(Rendered images with their source text)
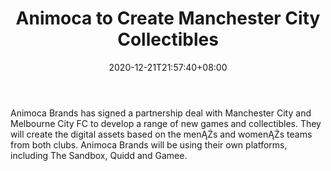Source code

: ﻿---
title: "Animoca to Create Manchester City Collectibles"
date: 2020-12-21T21:57:40+08:00
lastmod: 2020-12-21T16:45:40+08:00
draft: false
authors: ["Magda"]
description: "Animoca Brands has signed a partnership deal with Manchester City and Melbourne City FC to develop a range of new games and collectibles. They will create the digital assets based on the menĄŻs and womenĄŻs teams from both clubs. Animoca Brands will be using their own platforms, including The Sandbox, Quidd and Gamee."
featuredImage: "animoca-to-create-manchester-city-collectibles.png"
tags: ["Strategy Games","Play to Earn"]
categories: ["news"]
news: ["Strategy Games"]
weight: 
lightgallery: true
pinned: false
recommend: false
recommend1: false
---

Animoca Brands has signed a partnership deal with Manchester City and Melbourne City FC to develop a range of new games and collectibles. They will create the digital assets based on the menĄŻs and womenĄŻs teams from both clubs. Animoca Brands will be using their own platforms, including The Sandbox, Quidd and Gamee.

<!--more-->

--- WHAT NEEDS TO BE DONE ---
Pick out each line of the data that contains the string "false", treating uppercase and lowercase as different.

--- YOUR SOLUTION ---
draft: false
pinned: false
recommend: false
recommend1: false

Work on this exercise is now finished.